The Bureau of Land Management told Courthouse News it would not comment on pending litigation. The U.S. Department of Justice has yet to respond to an email inquiry seeking comment.

Scientists estimate only 200,000 to 500,000 greater sage grouse, which once roamed the western sagebrush landscape by the millions, remain.

The bird uses sagebrush-grassland or juniper sagebrush-grassland, which proliferates at lower elevations throughout roughly 300 million acres of the American West, as a vital feeding ground. Scientists say residential development, natural resource extraction and cattle grazing in the bird’s natural habitat have led to its precipitous population decline in recent decades.
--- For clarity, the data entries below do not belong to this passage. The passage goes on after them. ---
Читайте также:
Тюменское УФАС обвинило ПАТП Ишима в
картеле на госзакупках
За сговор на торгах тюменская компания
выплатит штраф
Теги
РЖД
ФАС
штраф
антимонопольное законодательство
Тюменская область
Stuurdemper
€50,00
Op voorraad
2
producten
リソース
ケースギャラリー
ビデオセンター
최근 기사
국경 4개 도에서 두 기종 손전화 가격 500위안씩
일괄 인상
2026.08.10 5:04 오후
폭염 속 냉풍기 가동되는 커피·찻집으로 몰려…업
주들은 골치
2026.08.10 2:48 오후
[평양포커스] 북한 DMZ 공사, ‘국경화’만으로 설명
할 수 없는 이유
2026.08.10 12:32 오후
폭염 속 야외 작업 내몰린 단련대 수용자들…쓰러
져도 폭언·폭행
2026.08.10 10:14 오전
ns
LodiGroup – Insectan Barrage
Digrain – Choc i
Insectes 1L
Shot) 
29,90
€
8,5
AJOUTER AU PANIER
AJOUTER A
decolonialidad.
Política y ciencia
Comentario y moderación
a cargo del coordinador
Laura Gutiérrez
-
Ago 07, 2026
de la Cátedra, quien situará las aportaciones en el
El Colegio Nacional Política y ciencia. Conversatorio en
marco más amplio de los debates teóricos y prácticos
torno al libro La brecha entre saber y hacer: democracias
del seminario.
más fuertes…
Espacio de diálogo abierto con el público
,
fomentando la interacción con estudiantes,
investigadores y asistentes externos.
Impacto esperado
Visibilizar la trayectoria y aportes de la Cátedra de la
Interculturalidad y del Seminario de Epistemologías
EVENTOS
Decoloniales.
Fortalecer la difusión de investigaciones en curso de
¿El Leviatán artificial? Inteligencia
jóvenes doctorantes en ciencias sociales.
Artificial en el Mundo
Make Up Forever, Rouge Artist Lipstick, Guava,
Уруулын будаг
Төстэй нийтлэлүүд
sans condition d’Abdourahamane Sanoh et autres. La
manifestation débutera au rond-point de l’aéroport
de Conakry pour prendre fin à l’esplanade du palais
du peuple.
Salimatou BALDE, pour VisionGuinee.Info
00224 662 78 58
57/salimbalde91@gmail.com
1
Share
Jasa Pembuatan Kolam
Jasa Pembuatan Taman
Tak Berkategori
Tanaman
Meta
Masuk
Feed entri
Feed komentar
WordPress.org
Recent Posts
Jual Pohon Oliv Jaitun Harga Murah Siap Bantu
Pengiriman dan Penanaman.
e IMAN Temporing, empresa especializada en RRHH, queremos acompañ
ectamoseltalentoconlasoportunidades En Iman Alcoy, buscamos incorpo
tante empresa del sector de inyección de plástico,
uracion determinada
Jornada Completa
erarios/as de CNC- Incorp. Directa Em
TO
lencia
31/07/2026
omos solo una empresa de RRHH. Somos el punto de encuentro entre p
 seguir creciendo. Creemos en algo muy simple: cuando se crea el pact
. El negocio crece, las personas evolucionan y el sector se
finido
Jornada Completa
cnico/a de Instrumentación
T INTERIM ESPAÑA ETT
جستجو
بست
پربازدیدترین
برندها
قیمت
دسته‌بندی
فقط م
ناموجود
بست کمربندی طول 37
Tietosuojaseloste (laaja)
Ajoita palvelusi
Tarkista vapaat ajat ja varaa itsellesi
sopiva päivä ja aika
Although environmental groups petitioned the U.S. Department of Fish and Wildlife to list the bird as endangered, advocates for the economic interests dependent on the land said such a listing would cripple several industries – much like the listing of the northern spotted owl as endangered hobbled the timber industry in the West.

Former Interior Secretary Sally Jewell led a five-year effort culminating in a compromise seeking to provide sage grouse protections while stopping short of listing it as endangered – a deal all affected states and interested parties signed off on.

Within weeks of President Donald Trump’s inauguration, however, his administration said it would revisit the deal.

Initially, the Trump administration’s desire to revisit the compromise provoked skepticism from most of the governors of the affected states, who balked at undoing a fragile agreement that required years of effort.

But the recent land use amendments were generally well received, with Democratic governors from Oregon and Colorado endorsing the newly minted plans along with Republican governors from Utah, Nevada and Wyoming.

Only California Governor Gavin Newsom has yet to comment on the agreement.